*** Opening EXTRACT PROVIDED ***

More information on how to deploy Huggingface Transformers with TorchServe:
* https://github.com/pytorch/serve/tree/master/examples/Huggingface_Transformers
* https://medium.com/analytics-vidhya/deploy-huggingface-s-bert-to-production-with-pytorch-serve-27b068026d18 

In [None]:
!pip install -q transformers==2.8.0
!pip install -q torch==1.5.0 --upgrade --ignore-installed
!pip install -q torchserve==0.1.1 
!pip install -q torch-model-archiver==0.1.1

In [None]:
import boto3
import sagemaker
import pandas as pd

sess   = sagemaker.Session()
bucket = sess.default_bucket()
role = sagemaker.get_execution_role()
region = boto3.Session().region_name
account_id = boto3.client('sts').get_caller_identity().get('Account')

sm = boto3.Session().client(service_name='sagemaker', region_name=region)

In [None]:
#!pip install ./src_torchserve/serve/model-archiver/

# Retrieve Transformer/PyTorch Model

In [None]:
#%store -r s3_pytorch_model_path
#print(s3_pytorch_model_path)

In [None]:
%store -r s3_transformer_pytorch_model_path
print(s3_transformer_pytorch_model_path)

In [None]:
local_model_dir = './models/transformers/pytorch/'

In [None]:
!aws s3 cp --recursive $s3_transformer_pytorch_model_path $local_model_dir

# Create TorchServe Model Archive File

A key feature of TorchServe is the ability to package all model artifacts into a single model archive file. It is a separate command line interface (CLI), torch-model-archiver, that can take model checkpoints or model definition file with state_dict, and package them into a .mar file. This file can then be redistributed and served by anyone using TorchServe. It takes in the following model artifacts: a model checkpoint file in case of torchscript or a model definition file and a state_dict file in case of eager mode, and other optional assets that may be required to serve the model. The CLI creates a .mar file that TorchServe's server CLI uses to serve the models.

*** Closing EXTRACT PROVIDED ***
*** Opening DATA RECORDS ***

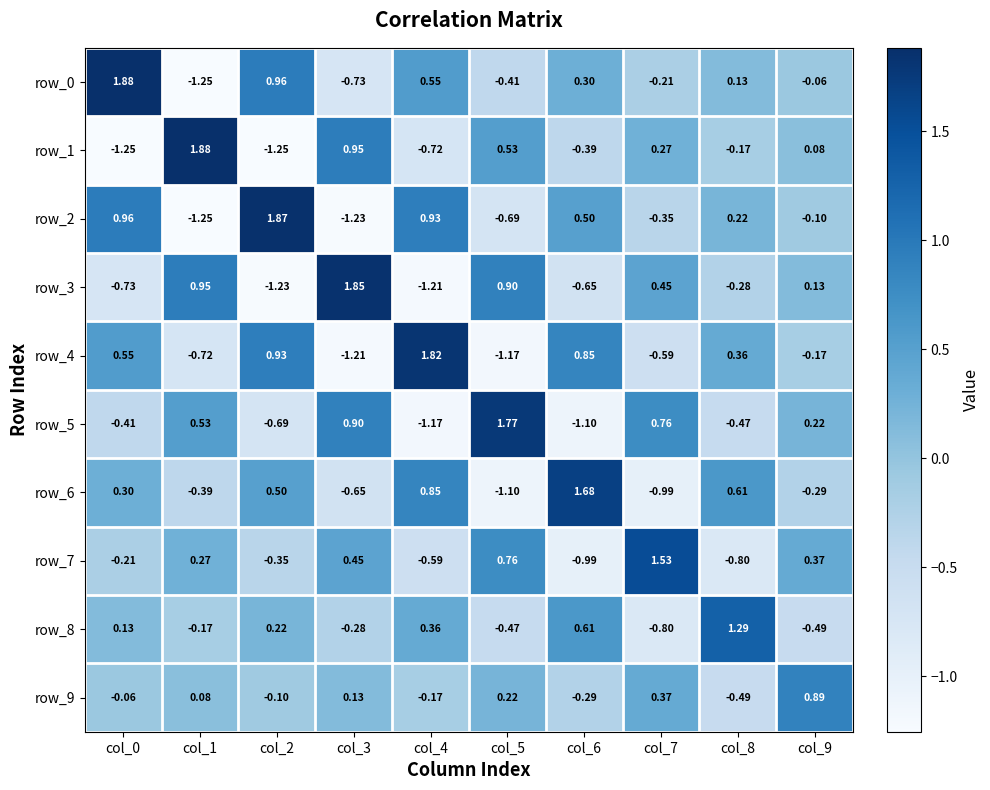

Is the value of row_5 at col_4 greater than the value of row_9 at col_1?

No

*** Closing DATA RECORDS ***
*** Opening DATA RECORDS ***

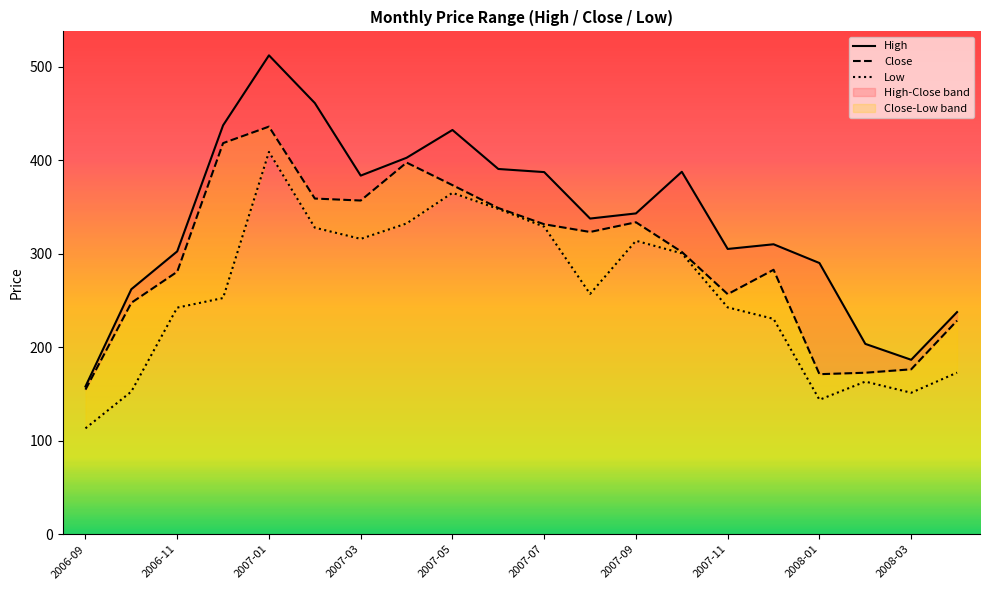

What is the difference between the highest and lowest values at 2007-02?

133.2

*** Closing DATA RECORDS ***

PROBLEM STATEMENT: List each package that the TorchServe deployment excerpt above installs with pip at a pinned version, and give the version for each.

RESPONSE TO THE EXERCISE:
- transformers: 2.8.0
- torch: 1.5.0
- torchserve: 0.1.1
- torch-model-archiver: 0.1.1